__Work instructions__
Among the lines below, which ones contain the word "behaviours"? Copy every such line.
BEGIN Source data
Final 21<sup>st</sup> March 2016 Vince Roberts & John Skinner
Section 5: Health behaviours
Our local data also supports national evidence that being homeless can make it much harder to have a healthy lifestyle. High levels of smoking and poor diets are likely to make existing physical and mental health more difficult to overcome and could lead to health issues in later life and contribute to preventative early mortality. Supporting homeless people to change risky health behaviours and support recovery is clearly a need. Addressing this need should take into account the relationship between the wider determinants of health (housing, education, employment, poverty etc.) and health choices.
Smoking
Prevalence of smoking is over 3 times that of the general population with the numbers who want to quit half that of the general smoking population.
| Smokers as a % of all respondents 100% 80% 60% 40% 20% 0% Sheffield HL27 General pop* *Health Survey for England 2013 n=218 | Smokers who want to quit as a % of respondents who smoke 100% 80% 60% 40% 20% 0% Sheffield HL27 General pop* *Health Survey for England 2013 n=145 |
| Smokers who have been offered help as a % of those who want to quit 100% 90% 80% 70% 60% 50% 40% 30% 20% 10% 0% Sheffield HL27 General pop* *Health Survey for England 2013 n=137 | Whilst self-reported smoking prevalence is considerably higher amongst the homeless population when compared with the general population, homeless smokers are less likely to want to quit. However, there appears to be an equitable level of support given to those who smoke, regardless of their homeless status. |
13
END Source data
__Output of the exercise__
Section 5: Health behaviours
Our local data also supports national evidence that being homeless can make it much harder to have a healthy lifestyle. High levels of smoking and poor diets are likely to make existing physical and mental health more difficult to overcome and could lead to health issues in later life and contribute to preventative early mortality. Supporting homeless people to change risky health behaviours and support recovery is clearly a need. Addressing this need should take into account the relationship between the wider determinants of health (housing, education, employment, poverty etc.) and health choices.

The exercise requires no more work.